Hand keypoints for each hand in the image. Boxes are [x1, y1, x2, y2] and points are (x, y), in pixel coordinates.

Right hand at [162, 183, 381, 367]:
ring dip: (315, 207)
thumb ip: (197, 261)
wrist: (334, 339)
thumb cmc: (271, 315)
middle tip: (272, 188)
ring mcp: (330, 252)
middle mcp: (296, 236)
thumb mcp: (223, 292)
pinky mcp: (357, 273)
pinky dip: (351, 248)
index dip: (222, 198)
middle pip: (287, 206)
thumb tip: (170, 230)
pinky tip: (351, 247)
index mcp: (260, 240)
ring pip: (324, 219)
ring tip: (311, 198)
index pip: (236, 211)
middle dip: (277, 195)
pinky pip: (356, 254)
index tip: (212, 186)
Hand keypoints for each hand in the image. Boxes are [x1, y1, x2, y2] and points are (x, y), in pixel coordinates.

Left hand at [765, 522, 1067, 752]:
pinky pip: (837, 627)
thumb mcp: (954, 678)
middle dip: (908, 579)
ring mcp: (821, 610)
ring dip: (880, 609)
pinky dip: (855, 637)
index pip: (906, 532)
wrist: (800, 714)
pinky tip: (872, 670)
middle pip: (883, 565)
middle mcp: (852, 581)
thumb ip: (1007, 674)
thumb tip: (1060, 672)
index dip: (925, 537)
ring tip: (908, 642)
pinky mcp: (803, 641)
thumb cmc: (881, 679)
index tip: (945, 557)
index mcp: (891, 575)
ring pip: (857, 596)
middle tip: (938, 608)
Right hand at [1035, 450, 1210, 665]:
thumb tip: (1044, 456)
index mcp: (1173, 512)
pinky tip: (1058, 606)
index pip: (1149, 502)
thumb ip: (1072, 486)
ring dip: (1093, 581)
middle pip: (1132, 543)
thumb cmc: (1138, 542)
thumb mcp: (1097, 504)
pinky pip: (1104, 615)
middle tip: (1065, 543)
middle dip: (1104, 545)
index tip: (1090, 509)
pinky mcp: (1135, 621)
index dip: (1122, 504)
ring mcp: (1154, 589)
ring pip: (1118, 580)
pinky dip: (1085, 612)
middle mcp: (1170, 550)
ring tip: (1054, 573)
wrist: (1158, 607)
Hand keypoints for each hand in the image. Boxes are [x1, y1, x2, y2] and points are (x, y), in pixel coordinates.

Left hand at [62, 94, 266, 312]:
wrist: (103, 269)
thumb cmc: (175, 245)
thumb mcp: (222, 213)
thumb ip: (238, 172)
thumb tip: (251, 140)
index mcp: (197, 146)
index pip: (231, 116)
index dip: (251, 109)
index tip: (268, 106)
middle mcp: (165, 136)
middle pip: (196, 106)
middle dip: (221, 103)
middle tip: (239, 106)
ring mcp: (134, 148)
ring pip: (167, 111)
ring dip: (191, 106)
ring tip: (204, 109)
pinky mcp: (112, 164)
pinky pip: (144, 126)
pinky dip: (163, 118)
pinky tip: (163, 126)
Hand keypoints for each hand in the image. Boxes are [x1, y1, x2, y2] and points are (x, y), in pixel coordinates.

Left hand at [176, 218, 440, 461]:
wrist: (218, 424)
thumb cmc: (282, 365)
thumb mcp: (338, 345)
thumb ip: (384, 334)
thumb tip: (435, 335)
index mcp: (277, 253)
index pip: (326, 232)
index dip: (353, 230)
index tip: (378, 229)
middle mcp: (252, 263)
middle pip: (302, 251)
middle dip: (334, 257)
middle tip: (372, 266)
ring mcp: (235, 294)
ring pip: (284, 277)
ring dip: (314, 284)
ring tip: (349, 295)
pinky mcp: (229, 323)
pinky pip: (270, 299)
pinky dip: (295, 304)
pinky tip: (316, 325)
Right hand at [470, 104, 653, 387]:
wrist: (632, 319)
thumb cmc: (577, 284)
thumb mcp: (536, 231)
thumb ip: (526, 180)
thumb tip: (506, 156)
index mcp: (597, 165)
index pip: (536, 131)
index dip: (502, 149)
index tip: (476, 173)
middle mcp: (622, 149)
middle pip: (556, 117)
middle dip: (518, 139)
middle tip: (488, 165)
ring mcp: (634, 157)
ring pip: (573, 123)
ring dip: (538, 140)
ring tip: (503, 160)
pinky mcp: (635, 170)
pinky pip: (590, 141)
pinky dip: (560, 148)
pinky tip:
_ _ _ _
Write the data above out again in full, exactly.

(RESULT)
Hand keypoints for each hand in the image. Boxes are [x1, y1, x2, y2] and points are (x, y), in pixel coordinates.

Right hand at [162, 183, 381, 367]:
ring dip: (315, 207)
thumb ip: (197, 261)
wrist: (334, 339)
thumb cmc: (271, 315)
middle tip: (272, 188)
ring mcp: (330, 252)
middle mcp: (296, 236)
thumb mcp: (223, 292)
pinky mcp: (357, 273)
pinky dip: (351, 248)
index dip: (222, 198)
middle pip: (287, 206)
thumb tip: (170, 230)
pinky tip: (351, 247)
index mcp: (260, 240)
ring pip: (324, 219)
ring tip: (311, 198)
index pip: (236, 211)
middle dip: (277, 195)
pinky pip: (356, 254)
index tip: (212, 186)
Hand keypoints for each hand in the image. Boxes are [x1, y1, x2, y2] and points are (x, y), in pixel coordinates.

Left hand at [765, 522, 1067, 752]:
pinky pip: (837, 627)
thumb mcp: (954, 678)
middle dip: (908, 579)
ring mcp: (821, 610)
ring dip: (880, 609)
pinky dip: (855, 637)
index pip: (906, 532)
wrist: (800, 714)
pinky tip: (872, 670)
middle pip: (883, 565)
middle mcp: (852, 581)
thumb ip: (1007, 674)
thumb tip: (1060, 672)
index dip: (925, 537)
ring tip: (908, 642)
pinky mcp: (803, 641)
thumb cmc: (881, 679)
index tip: (945, 557)
index mcp: (891, 575)
ring pip: (857, 596)
middle tip: (938, 608)
Right hand at [1035, 450, 1210, 665]:
thumb tip: (1044, 456)
index mcp: (1173, 512)
pinky tip: (1058, 606)
index pip: (1149, 502)
thumb ip: (1072, 486)
ring dip: (1093, 581)
middle pip: (1132, 543)
thumb cmc: (1138, 542)
thumb mcp: (1097, 504)
pinky pip: (1104, 615)
middle tip: (1065, 543)
middle dip: (1104, 545)
index tip: (1090, 509)
pinky mcp: (1135, 621)
index dip: (1122, 504)
ring mcp: (1154, 589)
ring pip: (1118, 580)
pinky dip: (1085, 612)
middle mcp: (1170, 550)
ring tip: (1054, 573)
wrist: (1158, 607)
Hand keypoints for each hand in the image. Boxes are [x1, y1, x2, y2] and points are (x, y), in pixel coordinates.

Left hand at [62, 94, 266, 312]:
wrist: (103, 269)
thumb cmc: (175, 245)
thumb mcp: (222, 213)
thumb ip: (238, 172)
thumb tip: (251, 140)
index mcp: (197, 146)
index pip: (231, 116)
index dip: (251, 109)
index tip: (268, 106)
middle mcp: (165, 136)
middle pip: (196, 106)
middle dip: (221, 103)
middle tip: (239, 106)
ring mcp: (134, 148)
ring pip: (167, 111)
ring dip: (191, 106)
ring tip: (204, 109)
pinky mcp: (112, 164)
pinky pip: (144, 126)
pinky dip: (163, 118)
pinky tip: (163, 126)
Hand keypoints for each hand in the image. Boxes are [x1, y1, x2, y2] and points are (x, y), in pixel coordinates.

Left hand at [176, 218, 440, 461]:
wrist: (218, 424)
thumb cmc: (282, 365)
thumb mcp: (338, 345)
thumb ip: (384, 334)
thumb tip: (435, 335)
index mcp: (277, 253)
index pip: (326, 232)
index dip: (353, 230)
index tip: (378, 229)
middle mcp: (252, 263)
middle pip: (302, 251)
middle dip: (334, 257)
middle tip: (372, 266)
ring mcp: (235, 294)
ring pip: (284, 277)
ring dip: (314, 284)
ring tip: (349, 295)
pinky mcp: (229, 323)
pinky pip: (270, 299)
pinky dip: (295, 304)
pinky tip: (316, 325)
Right hand at [470, 104, 653, 387]:
wrist: (632, 319)
thumb cmc: (577, 284)
thumb mcp: (536, 231)
thumb ip: (526, 180)
thumb tip: (506, 156)
index mcp: (597, 165)
index pip: (536, 131)
index dip: (502, 149)
index tip: (476, 173)
middle mcp: (622, 149)
middle pip: (556, 117)
middle dip: (518, 139)
middle tip: (488, 165)
ring mcp: (634, 157)
ring pip: (573, 123)
ring dip: (538, 140)
ring tip: (503, 160)
pinky mcp: (635, 170)
pinky pip: (590, 141)
pinky dip: (560, 148)
pinky tip:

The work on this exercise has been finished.